First Security’s chairman and CEO, Danny Wirtz, commented, “By joining forces with Byline, we are aligning with a partner that shares our commitment to exceptional customer service, innovation and community focus. First Security Bancorp was founded on the principles of offering tailored products and services to meet our customers’ financial needs, and this partnership will further those principles. We believe Byline can leverage First Security’s strengths to drive continued growth in the Chicago market, while also creating greater value for our customers and the communities we serve.”
BY’s Price Performance & Zacks Rank
Over the past six months, BY shares have gained 28.3% compared with the industry’s 15.8% growth.
Image Source: Zacks Investment Research
Currently, Byline Bancorp carries a Zacks Rank #3 (Hold). You can see the complete list of today’s Zacks #1 Rank (Strong Buy) stocks here.
Inorganic Growth Efforts by Other Finance Firms
Zions Bancorporation’s (ZION - Free Report) arm, California Bank & Trust (CB&T), agreed to acquire four branches from California-based FirstBank.

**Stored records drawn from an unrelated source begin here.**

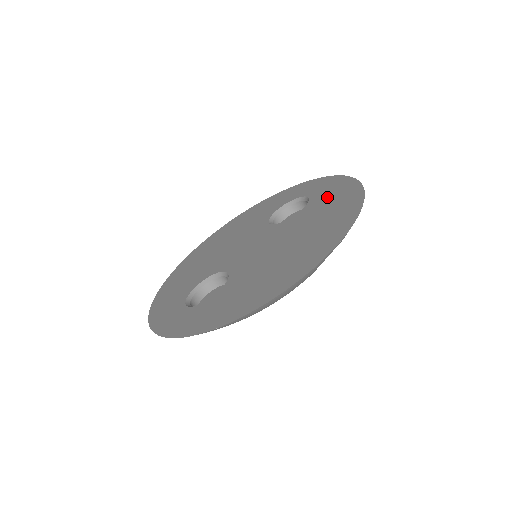
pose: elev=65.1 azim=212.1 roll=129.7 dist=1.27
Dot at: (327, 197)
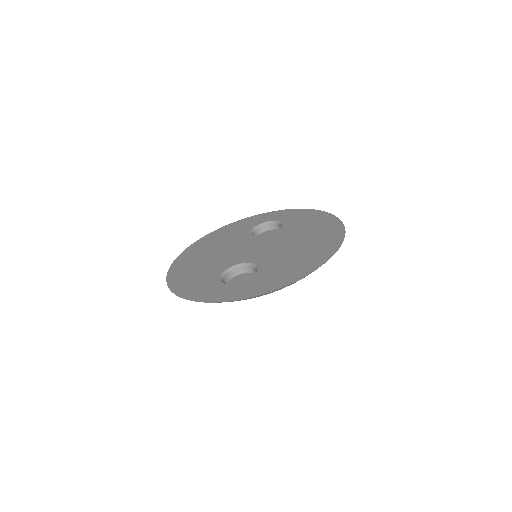
Dot at: (299, 219)
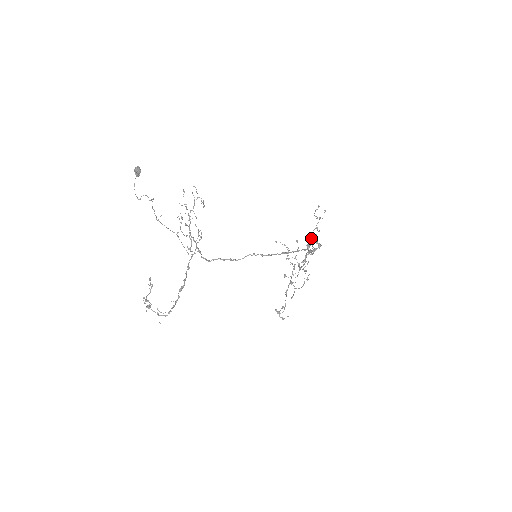
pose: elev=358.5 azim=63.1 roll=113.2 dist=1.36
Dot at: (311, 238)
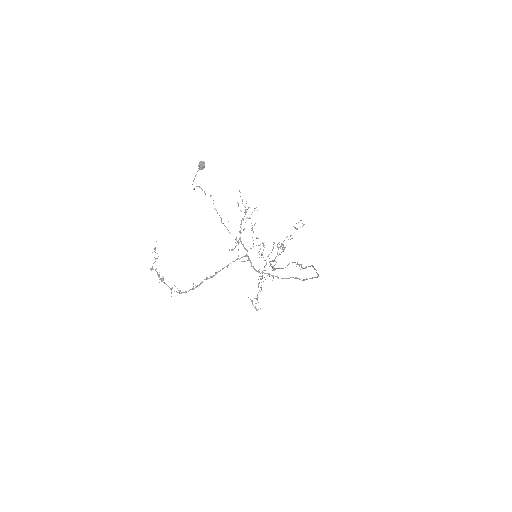
Dot at: occluded
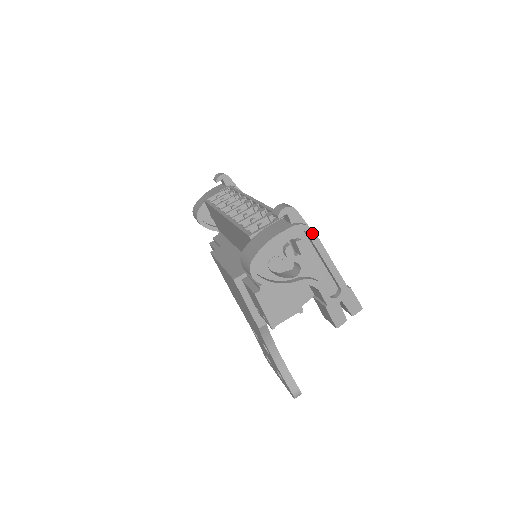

Per the agreement, CB&T will take over roughly $730 million in deposits and $420 million in loans. The deal is anticipated to be completed in the first quarter of 2025, subject to customary approvals.
CB&T will offer employment opportunities to California-based FirstBank employees in its existing team of more than 900 associates.
The strategic initiative aligns with Zions' growth strategy to deepen its footprint and expand market share in the targeted regions. It will expand ZION’s physical presence in Coachella Valley to six locations and add roughly 15,000 new customers, leading to a combined 7% market share in the region.
Likewise, Camden National Corp. (CAC - Free Report) signed an agreement to acquire Northway Financial, Inc. in an all-stock transaction valued at $86.6 million.
CAC will likely benefit from cost savings of 35% of Northway’s non-interest expenses, 75% of which will be phased in 2025, and the rest will be realized thereafter. The entire restructuring costs will be realized upon the completion of the transaction.
The deal is anticipated to be 19.9% and 32.7% accretive to CAC’s 2025 and 2026 earnings per share, respectively, assuming the phased-in cost savings. Also, tangible book value is expected to be diluted by 16.2%, with a projected earn-back period of 3.3 years.